→ TASK BRIEF:
Tally every line in the listing that holds the string "membranous", then state the total and nothing more.

→ PROVIDED DATA:
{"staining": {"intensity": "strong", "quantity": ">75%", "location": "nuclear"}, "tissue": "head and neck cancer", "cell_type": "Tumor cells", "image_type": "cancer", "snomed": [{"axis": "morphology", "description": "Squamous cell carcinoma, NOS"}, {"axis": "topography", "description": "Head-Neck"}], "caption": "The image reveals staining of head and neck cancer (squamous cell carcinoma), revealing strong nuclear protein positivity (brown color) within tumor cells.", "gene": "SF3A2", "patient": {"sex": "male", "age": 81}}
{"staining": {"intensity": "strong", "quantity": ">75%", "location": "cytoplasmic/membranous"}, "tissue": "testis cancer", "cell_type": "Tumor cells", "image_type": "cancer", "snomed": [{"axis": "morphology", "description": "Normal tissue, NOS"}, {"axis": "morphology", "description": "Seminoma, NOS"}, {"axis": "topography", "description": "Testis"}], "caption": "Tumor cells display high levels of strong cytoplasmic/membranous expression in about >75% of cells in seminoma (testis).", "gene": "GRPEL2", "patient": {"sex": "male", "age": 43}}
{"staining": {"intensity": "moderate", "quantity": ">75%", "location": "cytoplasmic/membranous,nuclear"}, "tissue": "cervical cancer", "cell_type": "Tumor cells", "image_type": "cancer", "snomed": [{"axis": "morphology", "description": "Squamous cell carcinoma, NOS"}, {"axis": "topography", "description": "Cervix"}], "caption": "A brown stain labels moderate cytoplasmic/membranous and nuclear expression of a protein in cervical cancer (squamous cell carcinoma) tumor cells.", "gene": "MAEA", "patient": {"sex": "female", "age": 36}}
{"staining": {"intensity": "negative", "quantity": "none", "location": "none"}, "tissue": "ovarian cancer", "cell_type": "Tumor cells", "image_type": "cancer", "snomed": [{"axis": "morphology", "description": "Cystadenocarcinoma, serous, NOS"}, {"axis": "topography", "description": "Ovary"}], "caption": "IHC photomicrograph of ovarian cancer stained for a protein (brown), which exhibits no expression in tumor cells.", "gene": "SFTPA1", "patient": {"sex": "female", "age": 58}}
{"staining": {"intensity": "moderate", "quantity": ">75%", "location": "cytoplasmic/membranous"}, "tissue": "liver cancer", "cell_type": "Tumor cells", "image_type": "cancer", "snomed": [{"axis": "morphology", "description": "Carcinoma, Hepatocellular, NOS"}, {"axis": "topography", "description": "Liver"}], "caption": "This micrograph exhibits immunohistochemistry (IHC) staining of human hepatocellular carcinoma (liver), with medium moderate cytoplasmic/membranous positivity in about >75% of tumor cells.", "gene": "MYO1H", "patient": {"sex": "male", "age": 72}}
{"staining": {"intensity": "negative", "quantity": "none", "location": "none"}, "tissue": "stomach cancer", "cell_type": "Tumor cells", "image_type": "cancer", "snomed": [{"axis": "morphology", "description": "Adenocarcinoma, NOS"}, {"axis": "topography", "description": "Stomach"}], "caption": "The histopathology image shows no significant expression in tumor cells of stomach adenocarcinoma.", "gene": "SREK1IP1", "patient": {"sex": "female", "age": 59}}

→ EXERCISE SOLUTION:
3